Court Opinion

ID: 5487982
Source: CourtListenerOpinion
Date Created: 2022-01-10 02:19:33.746354+00
Date Added: 2024-06-11T08:33:42.947832
License: Public Domain

OPINION OF THE COURT
Memorandum.
The order of the Appellate Division should be affirmed, with costs.
Grievant school bus driver, in her tenth year of employment, tested positive for marijuana after a random drug test. As a result, the School District terminated her employment and respondent union filed a grievance on her behalf. The parties agreed to arbitrate whether grievant’s termination was a violation of the parties’ collective bargaining agreement and, if so, the appropriate remedy. The arbitrator concluded that the School District had violated the agreement and that the penalty of discharge was too severe. He then directed the School District to reinstate grievant without back pay,* subject to certain conditions, including evaluation by a substance abuse professional and a negative drug test. The School District commenced this proceeding pursuant to CPLR 7511, seeking to vacate the portion of the arbitration award directing reinstatement and to modify the award by imposing the penalty of termination.

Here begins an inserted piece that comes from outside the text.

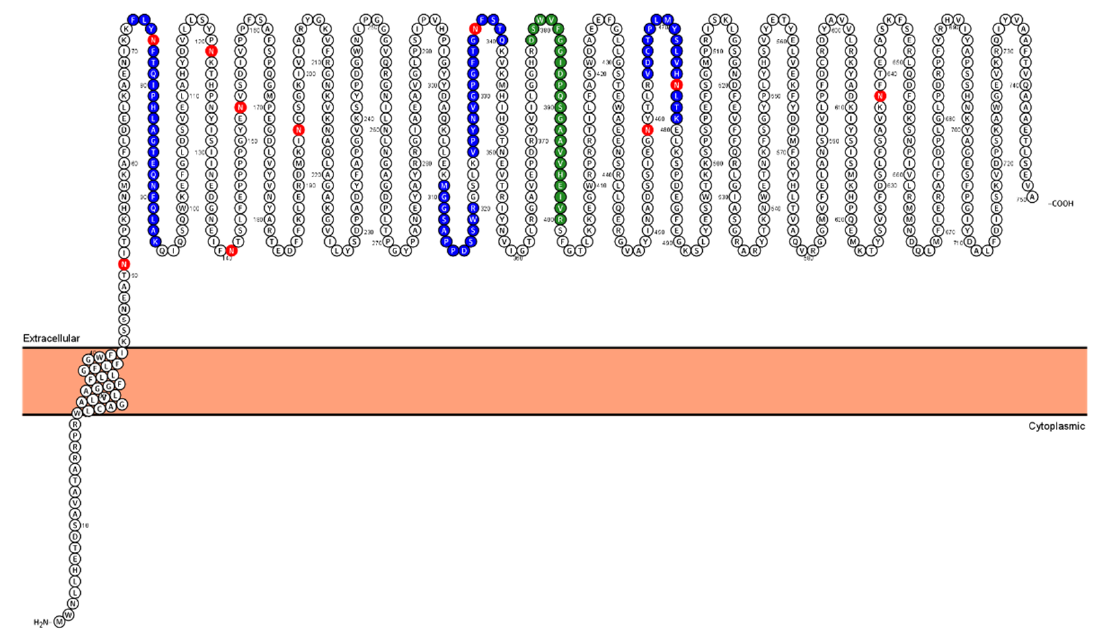
Figure 3. Topology of PSMA with mapped identified peptides. The 5 identified peptides were mapped to the PSMA sequence. The 4 peptides identified by the glycocapture methods N-glyco-FASP and SPEG are marked in blue, and the single peptide found by the standard SDC-trypsin approach is shown in green. The red Asn residues are N-glycosylation sites annotated in UniProt. The visualization was created by Protter software [14].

We have recognized “three narrow grounds that may form the basis for vacating an arbitrator’s award—that it violates public policy, is irrational, or clearly exceeds a specifically enumerated limitation on the arbitrator’s power” (Matter of New York City Tr. Auth. v Transport Workers Union of Am., Local 100, 14 NY3d 119, 123 [2010] [citations and internal quotation marks omitted]). None of these grounds has been established here.

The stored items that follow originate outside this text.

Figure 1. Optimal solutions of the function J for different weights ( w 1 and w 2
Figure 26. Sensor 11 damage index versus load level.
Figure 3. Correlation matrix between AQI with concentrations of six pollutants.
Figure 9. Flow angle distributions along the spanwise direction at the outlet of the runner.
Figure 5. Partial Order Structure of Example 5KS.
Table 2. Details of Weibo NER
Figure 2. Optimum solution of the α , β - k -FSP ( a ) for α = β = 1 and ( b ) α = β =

The arbitrator’s decision did not exceed a specific limitation on his power; nor was it irrational. Rather, he determined that, contrary to the School District’s argument, the parties’ agreement *1028did not require the penalty of termination in these circumstances and that the District did not in fact have a zero tolerance policy. The consequent determination that reinstatement with conditions was the appropriate penalty did not violate public policy (see Eastern Associated Coal Corp. v Mine Workers, 531 US 57 [2000]). “That reasonable minds might disagree over what the proper penalty should have been does not provide a basis for vacating the arbitral award or refashioning the penalty” (City School Dist. of the City of N.Y. v McGraham, 17 NY3d 917, 920 [2011]).
Chief Judge Lippman and Judges Graffeo, Read, Smith and Pigott concur; Judge Rivera taking no part.
Order affirmed, with costs, in a memorandum.

 This effectively imposed, at that time, a six-month unpaid suspension.